新聞記者OBが書くニュース物語 中村仁のブログ

全国紙の元記者・中村仁がジャーナリストの経験を生かしたブログ
政治、経済、社会問題、メディア論などのニュースをえぐる

北方領土の日ロ対立を米国は歓迎

2015年09月23日 | 政治

 

 

 返還交渉は政治シンボル化

2015年9月23日

 

 安全保障関連法案が成立するタイミングを待っていたかのように、岸田外相がモスクワを訪れ、日ソ外相会談が開かれました。次官級による平和条約の締結交渉の再開に合意しただけで、北方領土の返還問題はまったく進展しませんでした。

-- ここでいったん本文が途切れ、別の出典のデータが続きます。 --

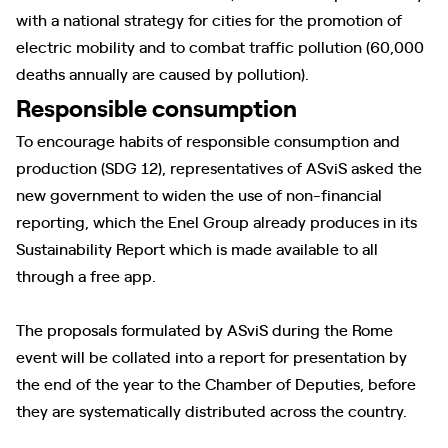
with a national strategy for cities for the promotion of
electric mobility and to combat traffic pollution (60,000
deaths annually are caused by pollution).
Responsible consumption
To encourage habits of responsible consumption and
production (SDG 12), representatives of ASviS asked the
new government to widen the use of non-financial
reporting, which the Enel Group already produces in its
Sustainability Report which is made available to all
through a free app.
The proposals formulated by ASviS during the Rome
event will be collated into a report for presentation by
the end of the year to the Chamber of Deputies, before
they are systematically distributed across the country.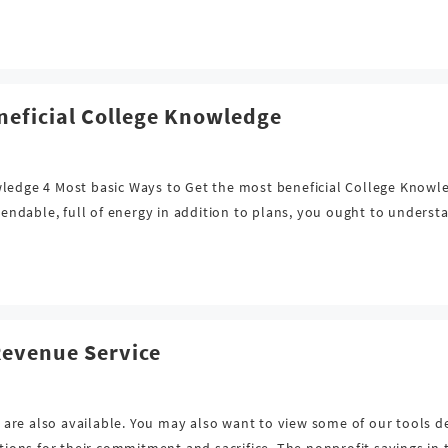
neficial College Knowledge
wledge 4 Most basic Ways to Get the most beneficial College Knowl
ndable, full of energy in addition to plans, you ought to understa
Revenue Service
re also available. You may also want to view some of our tools de
ns for their commitment and sacrifice. The nonprofit savings in t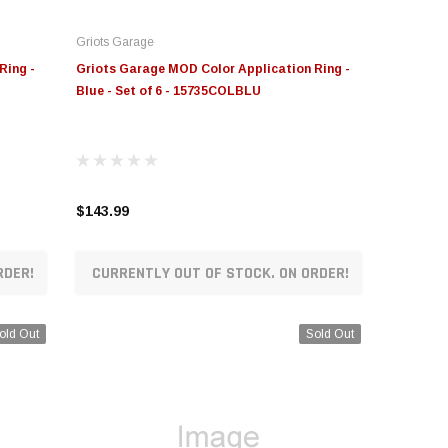
Griots Garage
Ring -
Griots Garage MOD Color Application Ring -
Blue - Set of 6 - 15735COLBLU
$143.99
RDER!
CURRENTLY OUT OF STOCK. ON ORDER!
old Out
Sold Out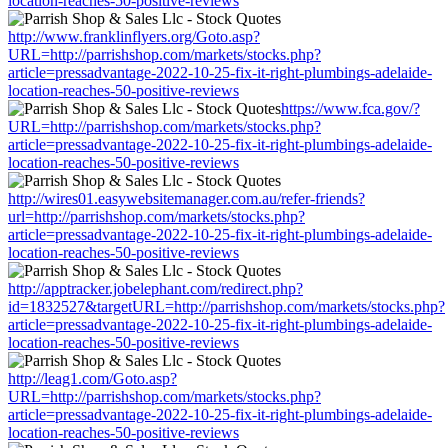
location-reaches-50-positive-reviews
http://www.franklinflyers.org/Goto.asp?
URL=http://parrishshop.com/markets/stocks.php?
article=pressadvantage-2022-10-25-fix-it-right-plumbings-adelaide-
location-reaches-50-positive-reviews
https://www.fca.gov/?
URL=http://parrishshop.com/markets/stocks.php?
article=pressadvantage-2022-10-25-fix-it-right-plumbings-adelaide-
location-reaches-50-positive-reviews
http://wires01.easywebsitemanager.com.au/refer-friends?
url=http://parrishshop.com/markets/stocks.php?
article=pressadvantage-2022-10-25-fix-it-right-plumbings-adelaide-
location-reaches-50-positive-reviews
http://apptracker.jobelephant.com/redirect.php?
id=1832527&targetURL=http://parrishshop.com/markets/stocks.php?
article=pressadvantage-2022-10-25-fix-it-right-plumbings-adelaide-
location-reaches-50-positive-reviews
http://leag1.com/Goto.asp?
URL=http://parrishshop.com/markets/stocks.php?
article=pressadvantage-2022-10-25-fix-it-right-plumbings-adelaide-
location-reaches-50-positive-reviews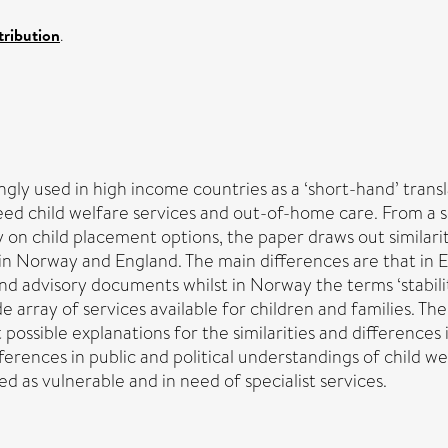
ribution
.
gly used in high income countries as a ‘short-hand’ trans
ed child welfare services and out-of-home care. From a sc
n child placement options, the paper draws out similarit
e in Norway and England. The main differences are that 
 and advisory documents whilst in Norway the terms ‘stabili
 array of services available for children and families. T
t possible explanations for the similarities and difference
ferences in public and political understandings of child w
d as vulnerable and in need of specialist services.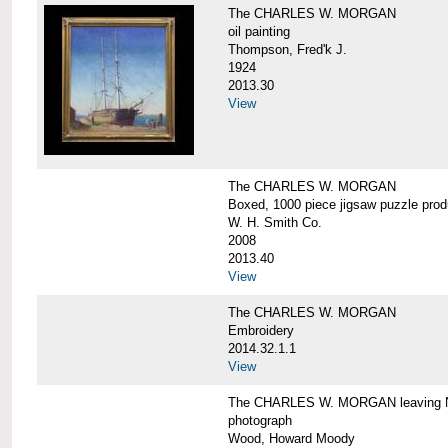
The CHARLES W. MORGAN
oil painting
Thompson, Fred'k J.
1924
2013.30
View
The CHARLES W. MORGAN
Boxed, 1000 piece jigsaw puzzle pro
W. H. Smith Co.
2008
2013.40
View
The CHARLES W. MORGAN
Embroidery
2014.32.1.1
View
The CHARLES W. MORGAN leaving N
photograph
Wood, Howard Moody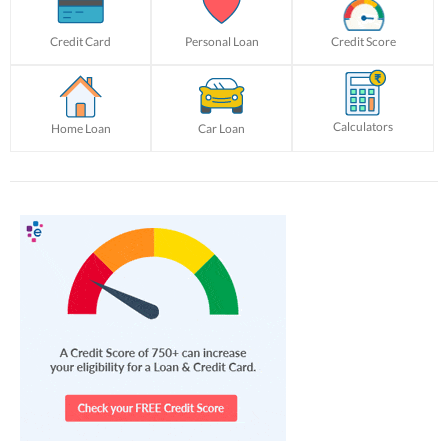
Credit Card
Personal Loan
Credit Score
Calculators
Home Loan
Car Loan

 北方領土は明らかに日本の領土であり、旧ソ連が世界大戦における対日参戦の代償として、米国の了解のもとに占領し、戦後も占拠を続けているという歴史的解釈は正しいのでしょう。戦後70年経っても、日本の返還要求をロシアが拒否し、日ロが接近する障害になっている現状もまた、米国にとって好都合です。


数十年前の極秘電報


 丹波・元駐ロシア大使は、自著「日露外交秘話」で「戦勝国は日本に千島列島を放棄させ、放棄させる列島の範囲をあいまいにしておけば、この範囲をめぐって日ソは永遠に争うことになる。そういう趣旨を記した極秘電報が存在し、在京英国大使館から英本国宛てに送られた」旨、書いています。もちろん米国の意向でもありました。数十年前のことです。


 今回の安保政策の大転換は、米国の要請でもあり、当然、日本の選択を歓迎しています。「では北方領土の返還では、米国は日本に理解を示すだろう」ということはありません。プーチン大統領のウクライナ、クリミヤ侵攻・併合に対する西側包囲網を強化するため、日ソが領土問題を契機に接近しては困るのでしょう。非情な国際情勢の現実が日ソ接近を阻むのです。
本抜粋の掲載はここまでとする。